President’s Message: January 2014

Health Care Reform: Top 10 Things Ohio Psychologists Should Know

AshtonBy: Kathleen Ashton, PhD, OPA President

This January, the Affordable Care Act (ACA), also known by some as Obamacare (lovingly or not so lovingly) takes full effect. This piece of legislation is likely to be the most impactful piece of health care legislation since the establishment of Medicare. Here are just a few of things that you ought to know as an Ohio psychologist:

  1. The individual mandate. Health insurance exchanges have started operating in Ohio, run by the federal government. Starting in 2014, individuals without health care insurance will have to pay a fine. In addition, many Ohioans will qualify for subsidies to insurance bought through the health care exchanges. This means that more Ohioans will have access to insurance, meaning you may potentially have a larger patient pool.
  2. Medicaid expansion. Ohio has approved Medicaid expansion, enabling more Ohioans to receive health care insurance through Medicaid.
  3. Mental health parity. The ACA requires mental health parity and abolishes pre-existing conditions as a reason to deny coverage. This means that all medical health insurance coverage will have mental health coverage included.
  4. Good bye fee for service. The ACA encourages the development of Accountable Care Organizations (ACO) to provide integrated care to Medicare patients. ACOs will collect outcome data and be paid by efficacy rather than procedures or visits.
  5. Hello integrated care! Helping ACOs manage chronic conditions like pain, obesity, diabetes, hypertension and smoking cessation is a potential opportunity for psychologists trained in behavioral medicine.
  6. Measuring outcomes. As stated above, psychologists will need to participate in outcome measurement (i.e., PQRS) with Medicare patients. Until now, there were bonuses for participating, but starting in 2014, there will be penalties for not participating. This is all part of the push for payment to be based on treatment outcomes rather than providing a visit or specific service.
  7. Integrated primary care. There is a push to integrate mental health and substance abuse services into primary care settings. This might mean co-location, but more importantly means real communication between providers in a multidisciplinary team.
  8. Electronic medical records. Using electronic medical records (EMR) can be a key part of providing integrated care. EMR can help mental health providers be aware of issues arising in a patient’s medical care and facilitate timely communication between psychologists and other medical providers. Although confidentiality concerns are important, EMR will be essential to future practice. APA Practice Organization has resources available to help psychologists learn about EMRs.
  9. Traditional 50 minute therapy hours. Practice is more likely to look more like the medical model to Ohio psychologists. Psychologists may move toward using briefer visits, curbside consultations, group treatment models and briefer interventions to increase access to care.
  10. Retraining? Psychologists in traditional private practice settings may benefit from retraining in skills that might serve them in primary care settings. Areas such as behavioral medicine, evidenced based treatment, brief intervention, brief report writing, multidisciplinary team participation, consultation, and electronic medical records utilization could help strengthen your potential to acclimate to health care reform. All Ohio psychologists need to keep abreast of the ongoing changes affected by health care reform such as HIPPA, ICD-10 use, PQRS, etc.
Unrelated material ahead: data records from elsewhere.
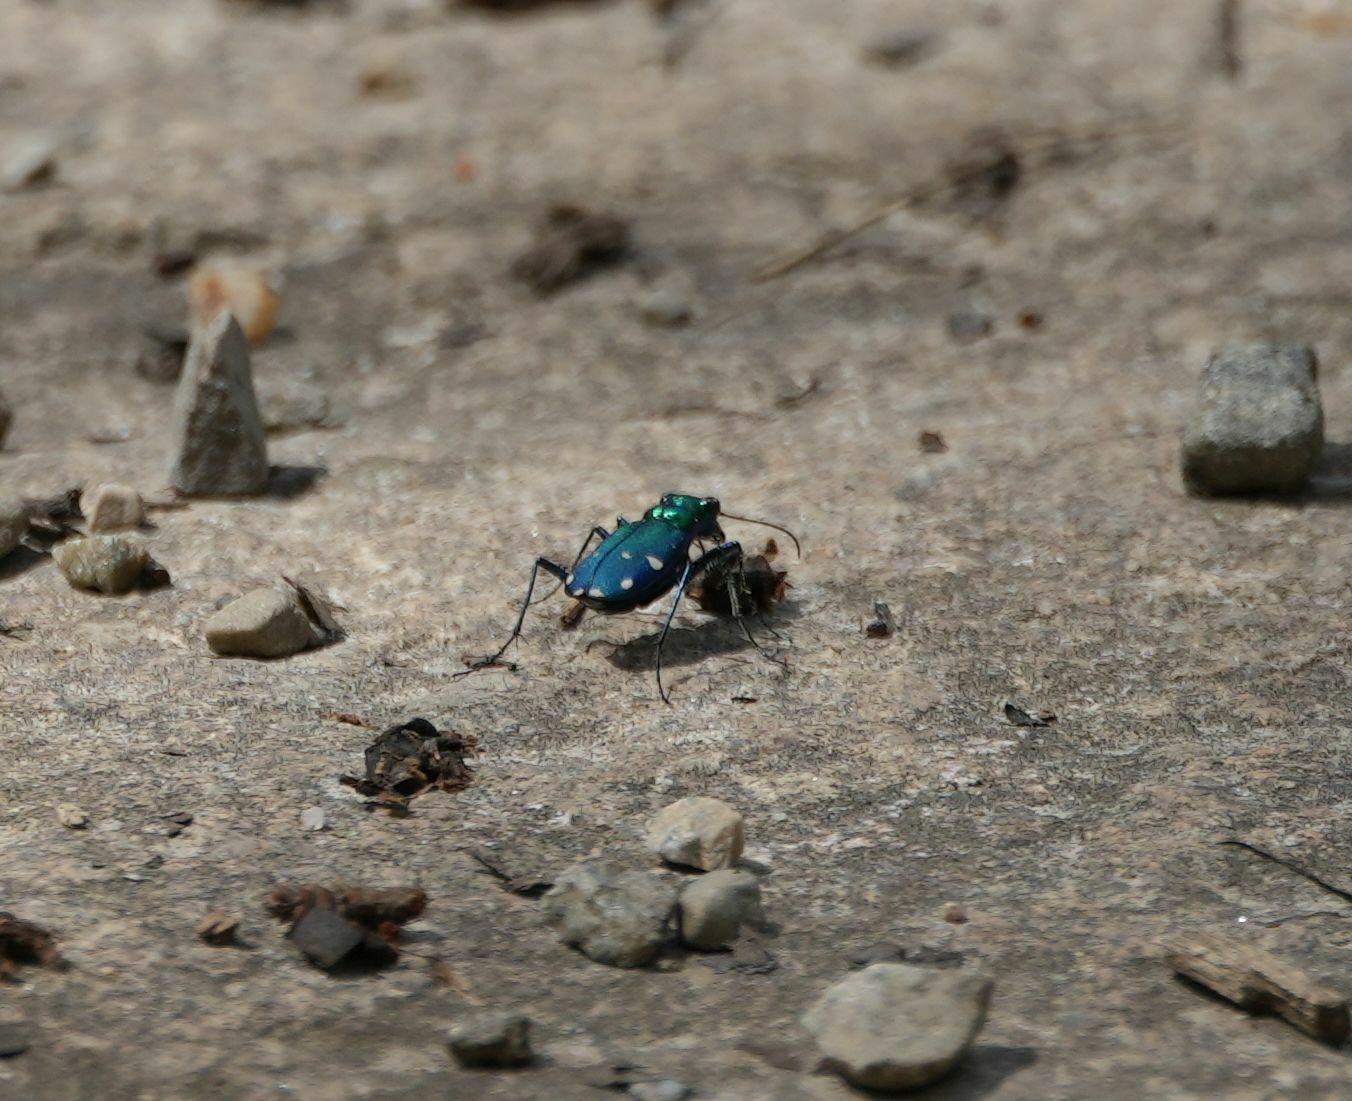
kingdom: Animalia
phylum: Arthropoda
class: Insecta
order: Coleoptera
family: Carabidae
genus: Cicindela
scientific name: Cicindela sexguttata
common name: Six-spotted tiger beetle
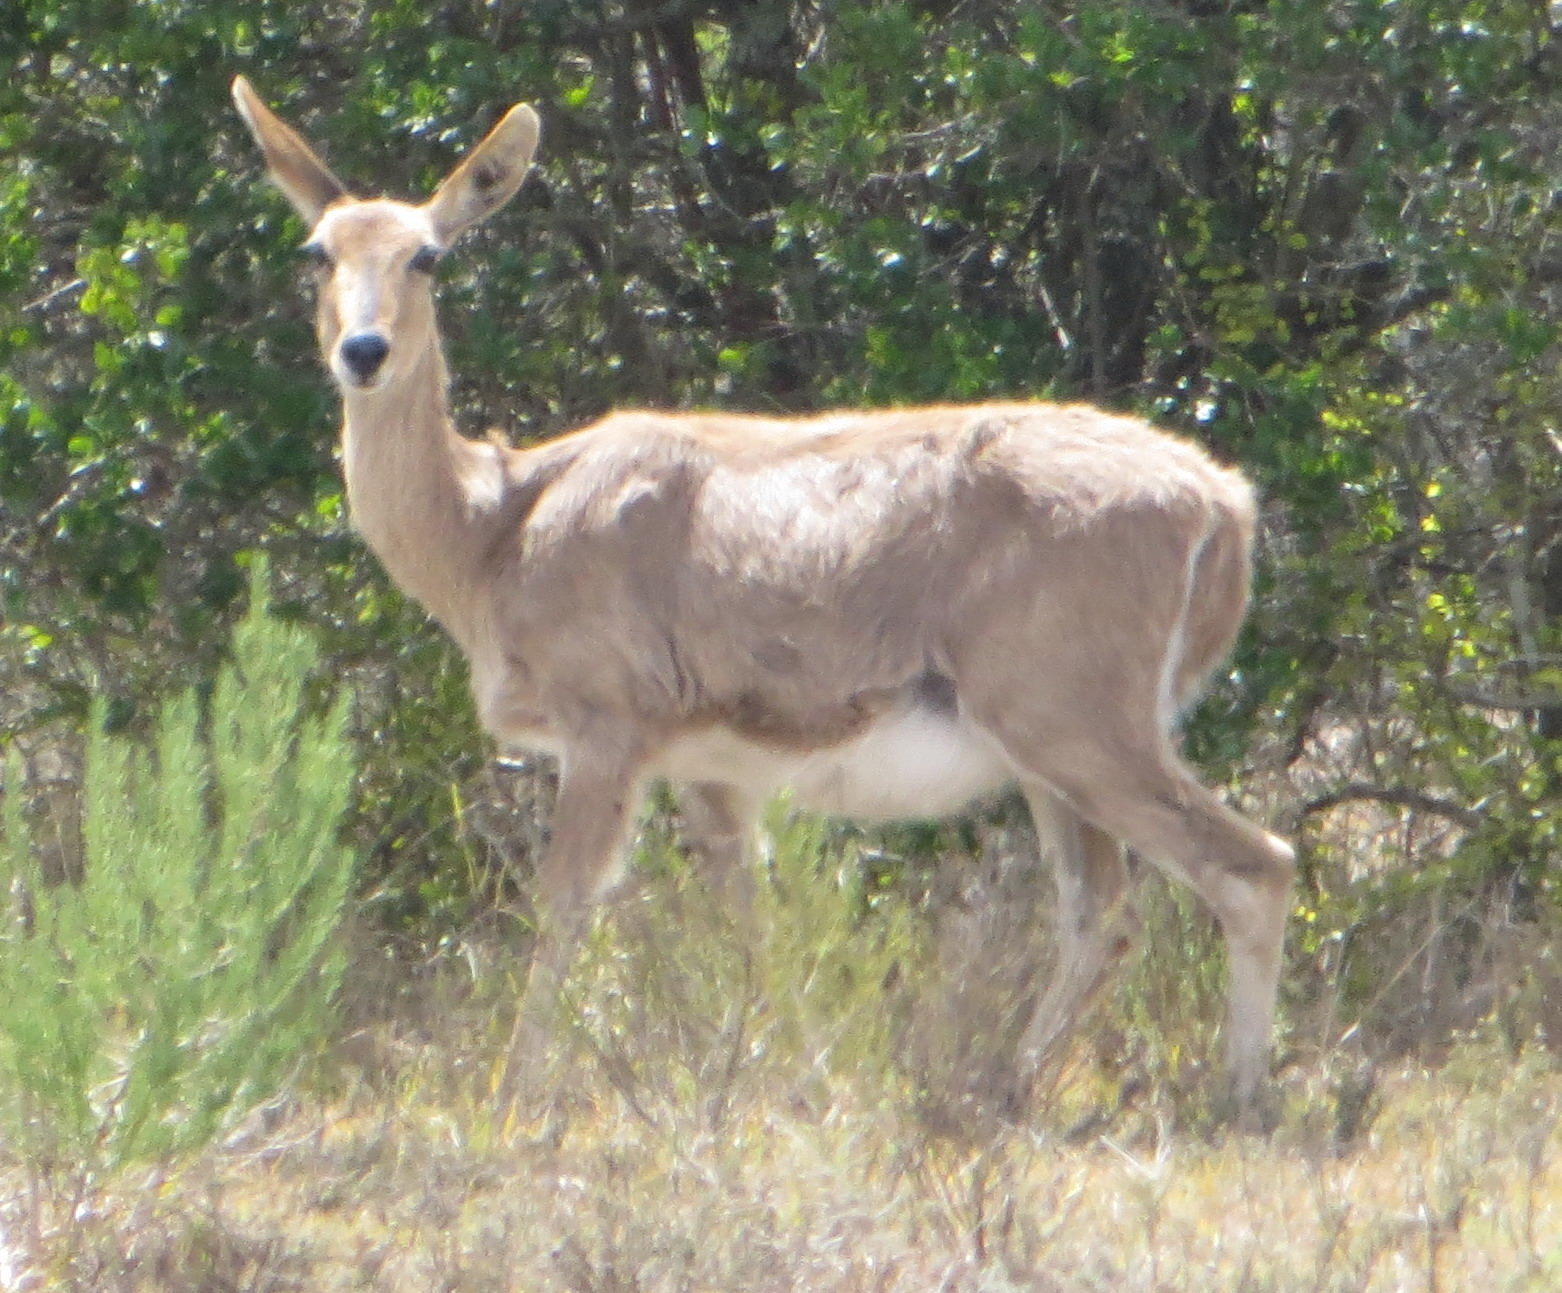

Overwhelmed? There are many resources through OPA and APA to help you adjust to health care reform. In fact, we recently appointed a Health Care Reform Task Force, headed by Gary Sipps and Patrick Palmieri to help Ohio psychologists stay informed about the upcoming changes and develop practical tools for adjusting to health care reform.

Remember to use OPA and APA advocacy tools to help influence health care reform on behalf of psychology. For example, the Behavioral Health Information Technology Act of 2013 (S. 1517/H.R. 2957), sponsored by Senator Sheldon Whitehouse (D-RI) and Representatives Tim Murphy (R-PA) and Ron Barber (D-AZ) would make psychologists eligible for existing HITECH Act incentive payments that would make pricey EMRs more affordable.

The ACA represents an exciting shift in health care with many opportunities for psychology, it’s time we embrace the possibilities in spite of our anxieties!